An international watchdog downgraded Turkey to a so-called grey list on Thursday for failing to head off money laundering and terrorist financing, a decision that could further erode foreign investment after a years-long exodus.
The Financial Action Task Force (FATF), set up by the G7 group of advanced economies to protect the global financial system, also put Mali and Jordan on its increased monitoring list, known as “grey listing”.
Citing improvements, it took Botswana and Mauritius off the list, which now includes 23 countries.
Turkey, the largest to be downgraded, needs to address “serious issues of supervision” in its banking and real estate sectors, and with gold and precious stones dealers, FATF President Marcus Pleyer told a news conference.
“Turkey needs to show it is effectively tackling complex money laundering cases and show it is pursuing terrorist financing prosecutions…and prioritising cases of U.N.- designated terrorist organisations such as ISIL and al Qaeda,” he said.
Research shows a grey-listing downgrade strains countries’ ties to foreign banks and investors that follow FATF rankings, suggesting the move could further weigh on Turkey’s lira, which touched a record low earlier on Thursday.

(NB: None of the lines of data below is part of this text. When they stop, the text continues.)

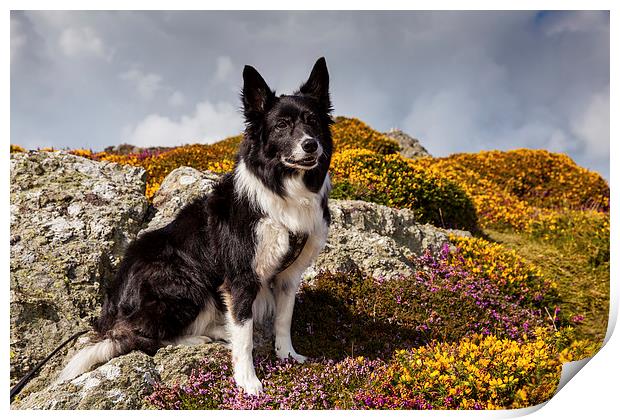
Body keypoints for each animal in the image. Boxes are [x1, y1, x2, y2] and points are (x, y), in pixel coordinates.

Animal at [55, 56, 332, 394]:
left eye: (313, 122)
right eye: (281, 125)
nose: (311, 145)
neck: (283, 191)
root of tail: (112, 312)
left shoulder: (289, 277)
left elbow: (283, 320)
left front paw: (288, 356)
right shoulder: (240, 278)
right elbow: (244, 337)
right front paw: (248, 382)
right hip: (184, 281)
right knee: (142, 338)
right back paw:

“Despite our work on compatibility, placing our country on the grey list is an undeserved outcome,” the Turkish Treasury said in a statement late on Thursday.

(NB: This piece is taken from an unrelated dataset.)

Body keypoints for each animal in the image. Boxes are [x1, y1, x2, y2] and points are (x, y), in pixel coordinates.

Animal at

“In the coming period, necessary measures will continue to be taken in cooperation with FATF and all relevant institutions, to ensure that our country is removed from this list, which it does not deserve, as soon as possible.”
In 2019, the FATF warned Turkey about “serious shortcomings” including the need to improve measures to freeze assets linked to terrorism and weapons of mass destruction proliferation.
Other FATF grey-listed countries include Pakistan, Morocco, Albania and Yemen.
International Monetary Fund research this year found that grey-listing reduces capital inflow by an estimated 7.6% of gross domestic product (GDP), while foreign direct investment (FDI) and portfolio flows are also hit.
Foreign investors have fled Turkey in recent years, citing political interference in monetary policy, double-digit inflation and low official foreign currency reserves.
Foreign ownership of bonds is down to about 5% from 25% five years ago, a period in which the Turkish lira has shed two-thirds of its value against the dollar.
Turkey has carried out some FATF recommendations.
But one – a law last year aimed at curbing weapons financing – has been sharply criticised for unintended harm to civil society groups.
The European Commission this week urged Turkey to adopt FATF recommendations but also said the law – also based on FATF recommendations – imperiled civil society organisations, which now face penalties and undue monitoring of fundraising.
Amnesty International said Turkey’s government will “almost certainly” use the law to target non-profit organisations.
It is an “unintended consequence” of FATF policies “which are all too often misused by repressive governments” to restrict rights, Amnesty said, calling on the FATF to push Turkish authorities to adjust the law.
Pleyer said the FATF is aware of concerns over Turkey’s treatment of non-profit organisations (NPOs).
“Turkey needs to implement a true risk-based approach to NPOs and ensure authorities don’t disrupt or discourage legitimate activity,” he said.
In August Reuters reported that in at least five other countries – Uganda, Serbia, India, Tanzania, and Nigeria – legislation passed to meet FATF standards was used by authorities to investigate journalists, NGO workers, and lawyers.